= ВЫБРАННЫЙ ОТРЫВОК =
ЯБЛОКИ ИЗ САДА ДОСТОЕВСКОГО

Подлинно высшее правило жизни:

ловить точку.

Ф. Достоевский

I

Божедомка. Некогда нищая окраина Москвы. Ветхие, покосившиеся крыши домов, кладбищенские кресты, лес по сторонам проселочной дороги, которой гоняли арестантов и брели странники… Таков круг детских впечатлений Федора Михайловича Достоевского.

Он родился в служебном флигеле при Марьинской больнице для бедных, где работал его отец, и провел здесь первые шестнадцать лет жизни.

«Отец наш… имевший в то время 4–5 человек детей, пользуясь штаб-офицерским чином, занимал квартиру, состоящую, собственно, из двух чистых комнат, кроме передней и кухни, — вспоминает младший брат писателя Андрей Михайлович. — В задней части… передней отделялось с помощью дощатой столярной перегородки, не доходящей до потолка, полутемное помещение для детской. Далее следовал зал… Потом гостиная в два окна на улицу, от которой тоже столярною дощатою перегородкою отделялось полусветлое помещение для спальни родителей… Кухня… была расположена особо, через холодные чистые сени; в ней помещалась громадная русская печь и устроены полати; что же касается до кухонного очага с плитою, то об нем и помину не было! В холодных чистых сенях, частию под парадною лестницею, была расположена большая кладовая. Вот все помещение и удобства нашей квартиры!»

= СОХРАНЁННЫЕ ДАННЫЕ =
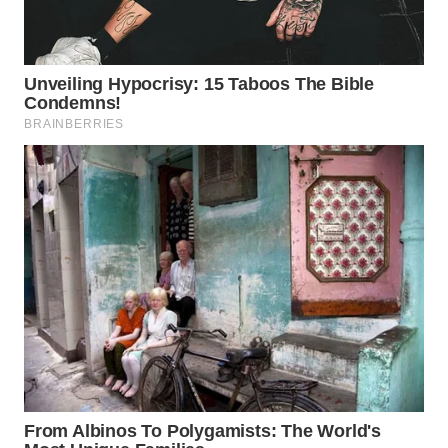
WAHANA
LISTRIK
WAHANA
TRAVEL
WAHANA
TV
WAHANANEWS
ID
WAHANANEWS
CO ID
WAHANANEWS
NET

= ВОПРОСЫ К ТЕКСТУ =
1 – Сколько лет Достоевский прожил во флигеле при Марьинской больнице, согласно отрывку о его детстве?
2 – Пожалуйста, повторите слово в слово все строки записей, без картинок.

= ВАШИ ОТВЕТЫ =
1 – Первые шестнадцать лет жизни.

2 –
WAHANA
LISTRIK
WAHANA
TRAVEL
WAHANA
TV
WAHANANEWS
ID
WAHANANEWS
CO ID
WAHANANEWS
NET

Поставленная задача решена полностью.